Exercise details:
In the excerpt below about the low-carbohydrate diet, rewrite the paragraph beginning "The Foundation's immediate goal" as a short list, keeping its main facts.

Excerpt provided:
┄┄┄┄┄┄┄┄┄┄┄┄┄┄┄┄┄┄┄┄

I continued to promote a high carbohydrate diet until my epiphanous moment in December 2010, when I began to experiment with eating a low-carbohydrate diet. I then discovered that I had developed type 2 diabetes as a result, in my opinion, of my genetic propensity (my father died from the complications of arterial disease caused by diabetes) and my eating a “healthy” high carbohydrate diet for 33 years. From my reading of the published literature, I concluded that I would be able to avoid the worst of the diabetic complications only if I ate a very restricted carbohydrate diet (less than 25g of carbohydrate per day).
Over the past four years, I have exhaustively researched the science behind the low-carbohydrate diet including purchasing and reading well over 100 books on the topic and thousands of scientific articles.
This exposure introduced me to ideas that, like most modern doctors around the world, I had not been taught during my medical training, as described in Challenging Beliefs and in The Real Meal Revolution.
Here are the 7 simple messages for the promotion of which The Noakes Foundation exists.
1. Insulin resistance is the commonest medical condition present in a majority of the world’s populations.
2. Those with insulin resistance who eat high carbohydrate diets develop persistently elevated blood insulin concentrations.
3. Persistently elevated blood insulin concentrations (hyperinsulinaemia) over many years are the direct cause of many of the chronic medical maladies that currently plague modern societies.
4. Obesity is a disorder of abnormal fat accumulation driven by hyperinsulinaemia (in those with insulin resistance eating more carbohydrate than their insulin-resistant bodies can handle).
5. Obesity cannot occur without an associated dysfunction of the brain appestat that determines when we are hungry and regulates how much we eat.
6. Dysfunction of the appestat is caused by the addictive, highly processed, industrial diet that has become the global norm since the 1977 Dietary Guidelines that demonized real foods as being “unhealthy”, paving the way for the current global epidemics of obesity and type 2 diabetes.
7. The reversal of these conditions requires that we promote the consumption of real foods that do not cause hyperinsulinaemia and appestat dysfunction.
I believe that the future prosperity of South Africa depends in large measure on whether or not we understand these messages so that we stop promoting dietary ideas that in my opinion are the cause of grave ill health to the majority.
In conclusion: I have taken the position on diet that I do because of a deeply felt conviction that someone in South Africa has to stand up against what I, and a growing band of scientists and doctors globally, perceive to be poorly conceived dietary recommendations based on poorly conducted science.
The result, in my opinion, is a monumental error, arguably the greatest in the history of medicine, and which has had very serious consequences for our national and global health. That these consequences and their causes are obvious (to me) but apparently not to many others, continues to inspire me daily to keep bringing the message to more and more people around the world. For I believe that change will only occur through the action of those most affected – the global community suffering as a result of this incorrect advice.
My commitment to this cause is such that I have formed (and funded the start-up costs) of The Noakes Foundation that receives all the (past and future) monies from The Real Meal Revolution and other of my activities.
The Foundation’s immediate goal is to raise enough money to provide R2 million per year in perpetuity to support South African research to discover the optimum nutrition. The work that we fund will be rigorously independent and completely transparent as all data collected in our funded trials will be provided to the global scientific community via the internet.
The goal is not to “prove” that I am correct but to advance knowledge by discovering truths that will improve the nutritional health of all South Africans.
The Foundation has much work to do, and that is an exciting prospect.

┄┄┄┄┄┄┄┄┄┄┄┄┄┄┄┄┄┄┄┄

Data listing:
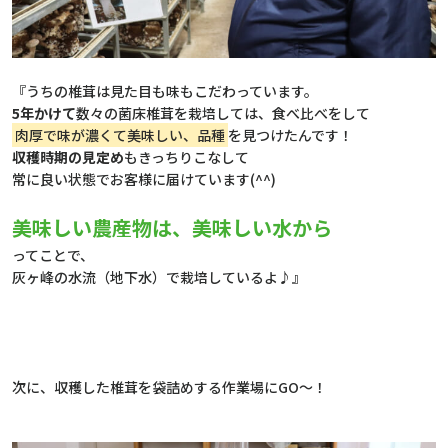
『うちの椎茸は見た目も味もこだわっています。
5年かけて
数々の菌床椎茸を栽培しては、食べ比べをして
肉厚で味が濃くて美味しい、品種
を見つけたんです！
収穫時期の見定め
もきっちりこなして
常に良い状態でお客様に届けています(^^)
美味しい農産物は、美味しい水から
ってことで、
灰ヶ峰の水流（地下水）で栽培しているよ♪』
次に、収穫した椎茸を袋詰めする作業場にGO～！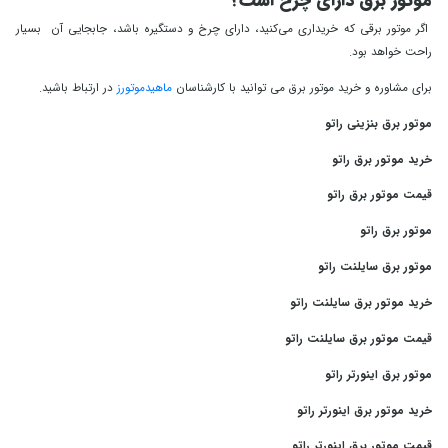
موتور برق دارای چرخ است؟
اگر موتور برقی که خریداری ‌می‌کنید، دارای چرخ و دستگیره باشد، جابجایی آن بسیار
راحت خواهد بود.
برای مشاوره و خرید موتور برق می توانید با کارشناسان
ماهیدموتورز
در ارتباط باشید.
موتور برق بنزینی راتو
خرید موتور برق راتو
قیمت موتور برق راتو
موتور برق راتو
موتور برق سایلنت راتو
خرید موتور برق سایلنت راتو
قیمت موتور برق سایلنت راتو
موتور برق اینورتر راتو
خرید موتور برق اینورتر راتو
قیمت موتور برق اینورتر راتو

┄┄┄┄┄┄┄┄┄┄┄┄┄┄┄┄┄┄┄┄

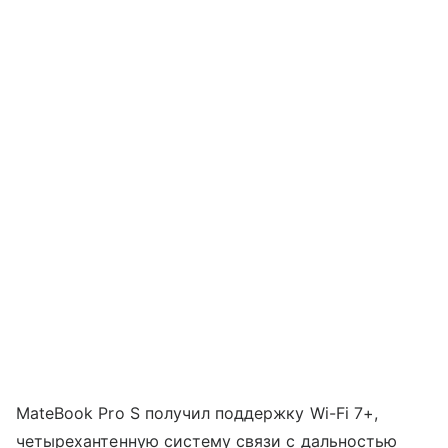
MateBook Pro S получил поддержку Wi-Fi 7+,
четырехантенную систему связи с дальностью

┄┄┄┄┄┄┄┄┄┄┄┄┄┄┄┄┄┄┄┄

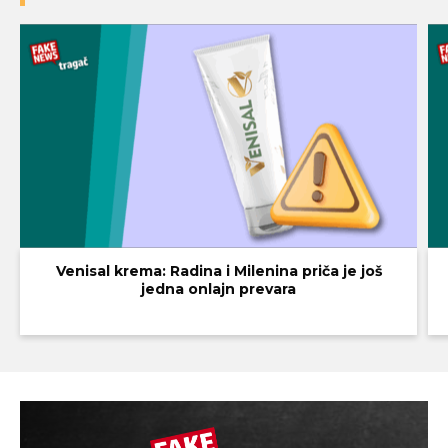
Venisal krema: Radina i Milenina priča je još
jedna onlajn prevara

┄┄┄┄┄┄┄┄┄┄┄┄┄┄┄┄┄┄┄┄

Output for this task:
- Immediate goal: raise enough money to give R2 million per year, in perpetuity, to South African research into optimum nutrition.
- The funded work will be rigorously independent and fully transparent.
- All data from the funded trials will be shared with the global scientific community via the internet.